Eccoci.

Assuming that two points are chosen randomly (with uniform distribution) within a rectangle, it is possible to determine the expected value of the distance between these two points.

For example, the expected distance between two random points in a unit square is about $0.521405$, while the expected distance between two random points in a rectangle with side lengths $2$ and $3$ is about $1.317067$.

Now we define a hollow square lamina of size $n$ to be an integer sized square with side length $n \ge 3$ consisting of $n^2$ unit squares from which a rectangle consisting of $x \times y$ unit squares ($1 \le x,y \le n - 2$) within the original square has been removed.

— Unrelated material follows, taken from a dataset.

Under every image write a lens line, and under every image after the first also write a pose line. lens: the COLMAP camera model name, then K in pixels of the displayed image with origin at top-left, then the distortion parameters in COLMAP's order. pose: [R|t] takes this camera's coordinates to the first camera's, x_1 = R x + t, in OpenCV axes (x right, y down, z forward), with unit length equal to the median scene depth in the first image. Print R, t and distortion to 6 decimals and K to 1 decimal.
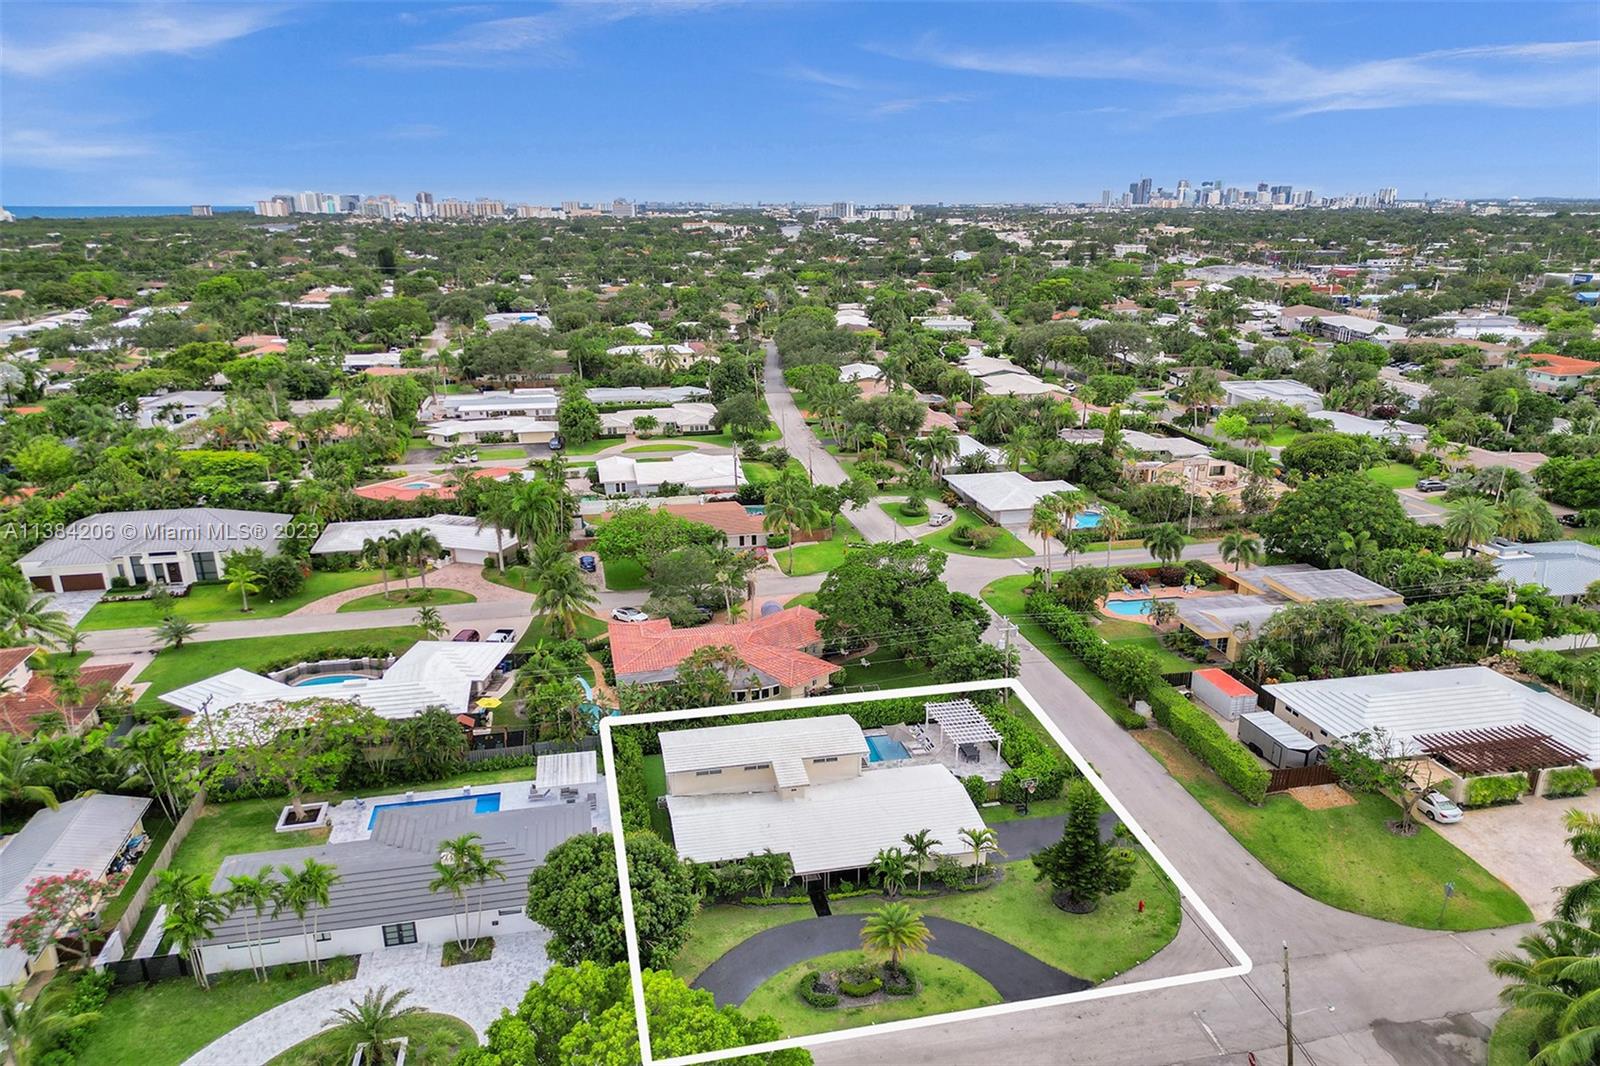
lens RADIAL K [[1125.4, 0, 789.5], [0, 1125.4, 532.0], [0, 0, 1]] dist [0.068703, -0.066949]
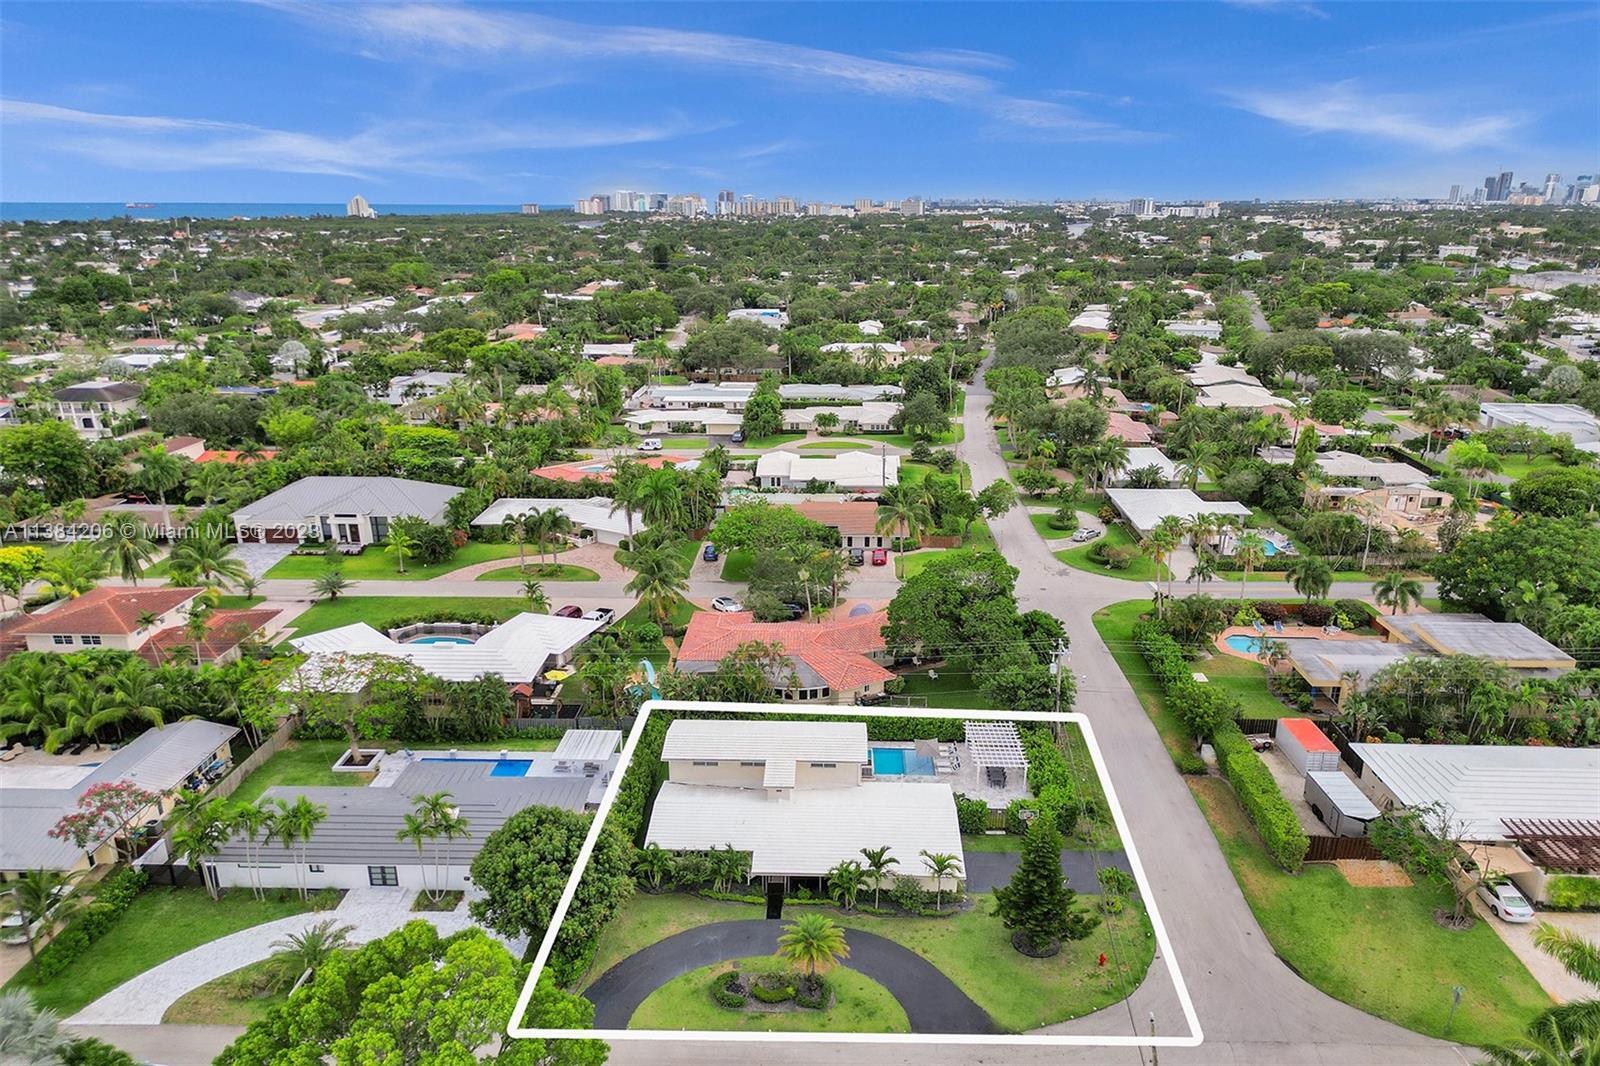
lens RADIAL K [[1125.4, 0, 789.5], [0, 1125.4, 532.0], [0, 0, 1]] dist [0.068703, -0.066949]
pose [[0.969788, 0.070269, -0.233609, 0.122829], [-0.069783, 0.997508, 0.010356, -0.006303], [0.233755, 0.006259, 0.972275, 0.013884]]
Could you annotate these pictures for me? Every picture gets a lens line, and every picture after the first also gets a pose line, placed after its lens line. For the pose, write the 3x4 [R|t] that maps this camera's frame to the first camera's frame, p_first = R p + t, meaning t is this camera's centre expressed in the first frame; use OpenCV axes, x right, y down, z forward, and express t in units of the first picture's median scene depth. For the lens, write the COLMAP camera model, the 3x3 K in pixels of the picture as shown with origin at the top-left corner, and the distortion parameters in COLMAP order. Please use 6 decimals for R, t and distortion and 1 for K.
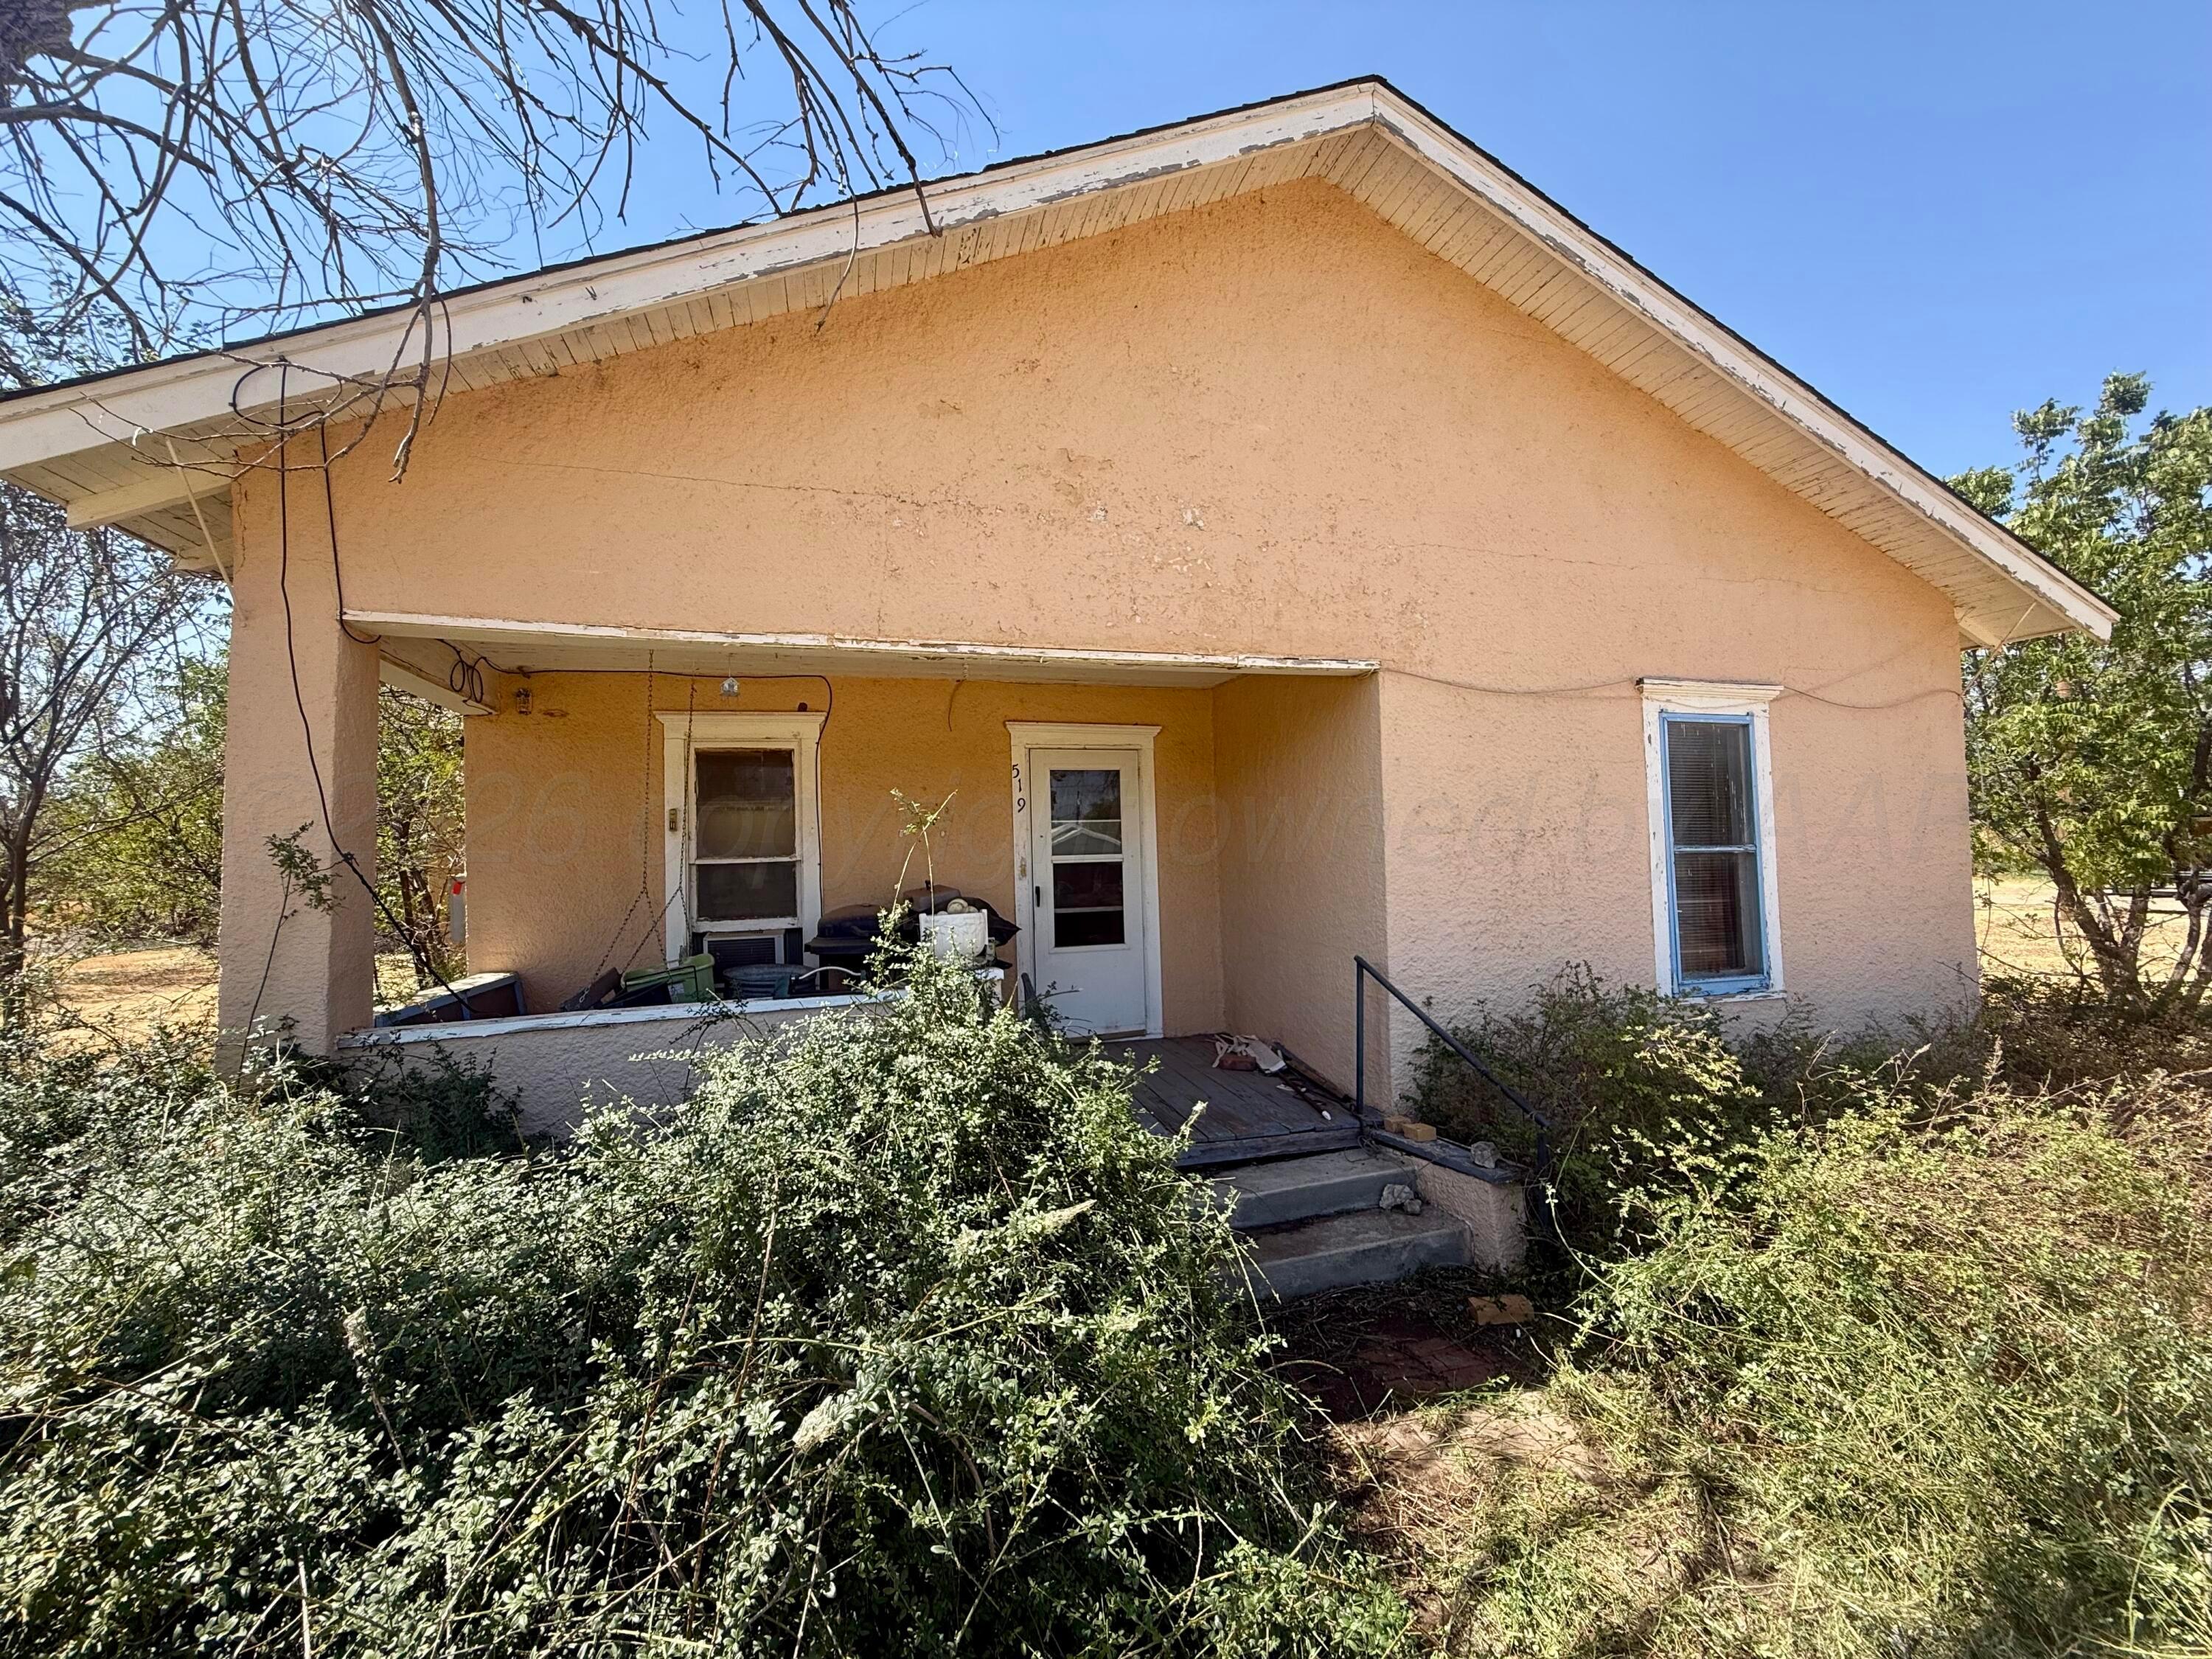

For $n = 3$ there exists only one hollow square lamina:

For $n = 4$ you can find $9$ distinct hollow square laminae, allowing shapes to reappear in rotated or mirrored form:

Let $S(n)$ be the sum of the expected distance between two points chosen randomly within each of the possible hollow square laminae of size $n$. The two points have to lie within the area left after removing the inner rectangle, i.e. the gray-colored areas in the illustrations above.

For example, $S(3) = 1.6514$ and $S(4) = 19.6564$, rounded to four digits after the decimal point.

Find $S(40)$ rounded to four digits after the decimal point.